Un nouveau mode d’action bactéricide
Des études préliminaires suggèrent que l’halicine tue les bactéries en perturbant leur capacité à maintenir un gradient électrochimique à travers leurs membranes cellulaires. Ce gradient est nécessaire pour produire de l’ATP, des molécules que les cellules utilisent pour stocker l’énergie. Si le gradient se décompose, les cellules meurent.
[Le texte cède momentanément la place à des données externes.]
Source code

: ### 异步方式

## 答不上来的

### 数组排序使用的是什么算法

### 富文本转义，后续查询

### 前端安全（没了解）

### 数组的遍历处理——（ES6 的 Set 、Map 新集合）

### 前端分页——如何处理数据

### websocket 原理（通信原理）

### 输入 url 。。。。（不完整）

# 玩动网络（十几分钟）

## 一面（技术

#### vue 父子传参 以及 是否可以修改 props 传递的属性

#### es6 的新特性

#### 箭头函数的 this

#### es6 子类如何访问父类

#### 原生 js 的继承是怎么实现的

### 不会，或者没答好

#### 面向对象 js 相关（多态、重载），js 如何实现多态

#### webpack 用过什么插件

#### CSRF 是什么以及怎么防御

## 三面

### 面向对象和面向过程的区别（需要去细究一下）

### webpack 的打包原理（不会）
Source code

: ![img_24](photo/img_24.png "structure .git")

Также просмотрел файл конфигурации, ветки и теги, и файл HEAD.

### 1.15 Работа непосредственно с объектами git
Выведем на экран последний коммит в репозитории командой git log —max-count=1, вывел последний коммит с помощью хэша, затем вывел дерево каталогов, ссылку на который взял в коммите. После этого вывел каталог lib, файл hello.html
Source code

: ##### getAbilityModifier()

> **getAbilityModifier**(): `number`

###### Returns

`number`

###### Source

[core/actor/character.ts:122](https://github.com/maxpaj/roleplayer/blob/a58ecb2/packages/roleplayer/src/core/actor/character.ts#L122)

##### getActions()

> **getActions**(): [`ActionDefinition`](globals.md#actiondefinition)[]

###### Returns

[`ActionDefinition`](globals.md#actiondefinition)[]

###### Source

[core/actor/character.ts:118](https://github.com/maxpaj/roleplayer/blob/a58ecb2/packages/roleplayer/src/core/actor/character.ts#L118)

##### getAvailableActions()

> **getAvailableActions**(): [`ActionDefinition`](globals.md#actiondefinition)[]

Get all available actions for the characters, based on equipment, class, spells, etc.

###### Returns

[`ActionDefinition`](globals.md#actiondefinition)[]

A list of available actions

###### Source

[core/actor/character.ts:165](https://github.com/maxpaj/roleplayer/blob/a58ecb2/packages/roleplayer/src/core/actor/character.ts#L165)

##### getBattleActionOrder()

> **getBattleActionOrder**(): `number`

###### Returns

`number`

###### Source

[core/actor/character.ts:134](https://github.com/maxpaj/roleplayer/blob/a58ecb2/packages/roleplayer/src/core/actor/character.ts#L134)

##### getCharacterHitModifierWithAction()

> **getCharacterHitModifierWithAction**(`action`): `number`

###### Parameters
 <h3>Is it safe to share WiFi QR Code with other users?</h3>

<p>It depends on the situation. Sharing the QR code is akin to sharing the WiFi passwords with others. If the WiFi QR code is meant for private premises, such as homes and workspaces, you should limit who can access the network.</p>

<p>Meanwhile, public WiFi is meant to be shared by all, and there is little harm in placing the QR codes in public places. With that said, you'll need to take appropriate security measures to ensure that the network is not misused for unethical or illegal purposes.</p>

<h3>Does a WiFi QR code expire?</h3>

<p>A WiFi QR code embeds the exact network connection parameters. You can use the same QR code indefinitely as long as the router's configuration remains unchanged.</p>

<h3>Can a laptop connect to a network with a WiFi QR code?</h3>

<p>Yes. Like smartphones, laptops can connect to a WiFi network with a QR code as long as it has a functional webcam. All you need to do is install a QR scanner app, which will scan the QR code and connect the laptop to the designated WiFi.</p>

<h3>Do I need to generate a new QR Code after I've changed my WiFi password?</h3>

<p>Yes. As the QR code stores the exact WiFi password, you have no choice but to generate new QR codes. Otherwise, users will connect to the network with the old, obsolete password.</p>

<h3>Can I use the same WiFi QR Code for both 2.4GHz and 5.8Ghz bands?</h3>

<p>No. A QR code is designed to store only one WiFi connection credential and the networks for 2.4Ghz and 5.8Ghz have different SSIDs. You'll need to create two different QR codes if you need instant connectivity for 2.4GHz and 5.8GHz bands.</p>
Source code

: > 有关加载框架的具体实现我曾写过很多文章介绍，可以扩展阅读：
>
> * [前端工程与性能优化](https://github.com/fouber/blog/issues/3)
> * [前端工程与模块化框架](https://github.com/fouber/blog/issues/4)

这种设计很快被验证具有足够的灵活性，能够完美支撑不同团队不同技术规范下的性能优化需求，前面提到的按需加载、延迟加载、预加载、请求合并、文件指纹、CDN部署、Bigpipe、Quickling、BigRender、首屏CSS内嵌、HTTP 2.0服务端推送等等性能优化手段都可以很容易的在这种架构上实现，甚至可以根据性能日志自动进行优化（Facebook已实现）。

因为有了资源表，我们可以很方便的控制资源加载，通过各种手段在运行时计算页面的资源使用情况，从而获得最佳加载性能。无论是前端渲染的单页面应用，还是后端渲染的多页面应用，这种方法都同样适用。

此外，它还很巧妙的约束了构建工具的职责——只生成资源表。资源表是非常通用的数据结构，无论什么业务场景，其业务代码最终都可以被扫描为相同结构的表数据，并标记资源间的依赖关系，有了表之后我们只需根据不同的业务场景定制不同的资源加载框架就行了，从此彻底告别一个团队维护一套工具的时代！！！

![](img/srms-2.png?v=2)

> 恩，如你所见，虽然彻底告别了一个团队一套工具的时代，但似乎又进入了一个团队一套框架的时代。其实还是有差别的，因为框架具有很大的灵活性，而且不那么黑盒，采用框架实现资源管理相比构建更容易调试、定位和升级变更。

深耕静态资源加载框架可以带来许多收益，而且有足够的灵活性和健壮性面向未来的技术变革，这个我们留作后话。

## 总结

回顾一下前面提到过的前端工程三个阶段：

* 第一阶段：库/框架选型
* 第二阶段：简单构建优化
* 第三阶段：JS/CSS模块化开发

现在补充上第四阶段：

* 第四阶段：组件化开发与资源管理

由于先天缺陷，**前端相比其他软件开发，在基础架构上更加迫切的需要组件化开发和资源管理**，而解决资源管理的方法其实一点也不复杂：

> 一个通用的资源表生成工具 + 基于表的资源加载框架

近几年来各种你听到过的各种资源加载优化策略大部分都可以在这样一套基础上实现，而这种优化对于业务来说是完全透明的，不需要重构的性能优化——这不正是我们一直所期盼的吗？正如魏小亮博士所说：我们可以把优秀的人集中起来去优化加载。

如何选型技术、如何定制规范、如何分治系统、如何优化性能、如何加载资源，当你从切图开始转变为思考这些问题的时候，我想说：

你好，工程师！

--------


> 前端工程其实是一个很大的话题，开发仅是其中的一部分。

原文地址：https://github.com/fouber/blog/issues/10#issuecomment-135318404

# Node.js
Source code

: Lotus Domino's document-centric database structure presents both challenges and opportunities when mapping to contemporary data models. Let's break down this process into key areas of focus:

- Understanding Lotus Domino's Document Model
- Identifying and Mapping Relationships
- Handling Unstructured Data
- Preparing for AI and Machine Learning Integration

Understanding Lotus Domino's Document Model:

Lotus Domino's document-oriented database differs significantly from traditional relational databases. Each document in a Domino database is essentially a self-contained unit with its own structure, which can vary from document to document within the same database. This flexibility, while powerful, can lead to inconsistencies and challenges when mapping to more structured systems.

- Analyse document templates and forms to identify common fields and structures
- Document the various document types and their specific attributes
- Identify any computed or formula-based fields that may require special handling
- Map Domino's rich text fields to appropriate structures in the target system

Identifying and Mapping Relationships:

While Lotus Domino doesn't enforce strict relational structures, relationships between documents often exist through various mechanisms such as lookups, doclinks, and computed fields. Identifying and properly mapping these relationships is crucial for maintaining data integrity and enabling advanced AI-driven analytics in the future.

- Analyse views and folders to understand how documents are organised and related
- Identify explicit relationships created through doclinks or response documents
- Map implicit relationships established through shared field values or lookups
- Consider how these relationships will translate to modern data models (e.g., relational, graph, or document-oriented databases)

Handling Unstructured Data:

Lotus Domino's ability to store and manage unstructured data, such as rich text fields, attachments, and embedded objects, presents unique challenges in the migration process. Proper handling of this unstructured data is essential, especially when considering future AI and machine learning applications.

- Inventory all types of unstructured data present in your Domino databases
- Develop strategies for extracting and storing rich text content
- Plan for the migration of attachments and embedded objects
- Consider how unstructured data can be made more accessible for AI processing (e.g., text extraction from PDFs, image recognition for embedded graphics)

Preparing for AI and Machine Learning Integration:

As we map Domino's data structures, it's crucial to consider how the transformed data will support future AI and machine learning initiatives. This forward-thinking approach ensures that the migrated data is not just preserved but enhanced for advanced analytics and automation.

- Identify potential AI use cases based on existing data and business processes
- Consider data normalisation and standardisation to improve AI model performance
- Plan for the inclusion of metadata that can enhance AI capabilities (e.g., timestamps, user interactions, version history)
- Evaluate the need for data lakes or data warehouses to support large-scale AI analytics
« Lorsque vous avez affaire à une molécule qui s’associe probablement à des composants de la membrane, une cellule ne peut pas rapidement acquérir une seule mutation ou quelques mutations pour changer la chimie de la membrane externe. Des mutations comme celle-ci ont tendance à être beaucoup plus complexes à acquérir dans l’évolution», a déclaré Jonathan Stokes, postdoctorant au MIT et au Broad Institute of MIT and Harvard.
Les chercheurs ont découvert qu’E. Coli n’a développé aucune résistance à l’halicine au cours d’une période de traitement de 30 jours. L’équipe prévoit de mener d’autres études sur l’halicine pour la développer pour une utilisation chez l’homme. De plus, le groupe utilisera le modèle d’apprentissage en profondeur pour concevoir de nouveaux antibiotiques et affiner les molécules existantes.
Une révolution dans la recherche de nouveaux médicaments
« Ce travail révolutionnaire signifie un changement de paradigme dans la découverte d’antibiotiques et, en fait, dans la découverte de médicaments plus généralement », a déclaré Roy Kishony, professeur de biologie et d’informatique au Technion (l’Institut israélien de technologie), qui n’était pas impliqué dans l’étude.
Au-delà des écrans d’ordinateurs « in silico », cette approche permettra d’utiliser l’apprentissage en profondeur à toutes les étapes du développement des antibiotiques, de la découverte à l’amélioration de l’efficacité et de la toxicité en passant par les modifications de médicaments et la chimie médicale.